Likely your broker liquidated the position due to insufficient margin available in your online account.
With larger traders and especially before the days of online a broker would ring (US speak ‘call’) his client and tell him ‘your open position is going against you so much so that we need some more funds to cover possible losses’
That is known as a ‘margin call’ - if the client didn’t make more funds available then the broker would close out.
Online is the same thing - the greater the account balance then the more ‘margin’ funds that are available to cover losses.
No problem - one other thing going forward - how to minimize margin calls.
Three ways - first one is easiest for big pockets - lodge a sizable balance with the broker and trade smaller.

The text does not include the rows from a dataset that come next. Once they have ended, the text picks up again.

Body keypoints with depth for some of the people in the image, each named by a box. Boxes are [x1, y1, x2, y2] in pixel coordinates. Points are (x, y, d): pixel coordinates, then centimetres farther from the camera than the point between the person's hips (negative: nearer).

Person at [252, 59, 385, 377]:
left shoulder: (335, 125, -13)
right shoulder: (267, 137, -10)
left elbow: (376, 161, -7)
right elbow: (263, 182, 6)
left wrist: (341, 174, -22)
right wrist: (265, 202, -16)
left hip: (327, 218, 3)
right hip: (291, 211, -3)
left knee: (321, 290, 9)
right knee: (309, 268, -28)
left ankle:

But as a retail learner we have an advantage - we don’t need a large account to learn, so second way is stick to less volatile instruments - test those on a demo to get a sense of margin - sure much more boring with small wins but that’s the key to success - KISS
Third way is the broker - less scrupulous will widen the spread at less liquid times (say maybe a holiday or perhaps weekend/nighttime etc) - when they widen the spread then a small profit or breakeven position will hit margin call territory and you’re out.
(Btw you will encounter KISS as ‘keep it simple’ - for us learners it’s ‘keep it small’
I know that there are many new traders who think that forex trading is an easy way of making money. But they are the ones who often end up losing in the market. I agree that there can be ups and downs, but you can’t achieve your goals if you are not putting your efforts in the right direction.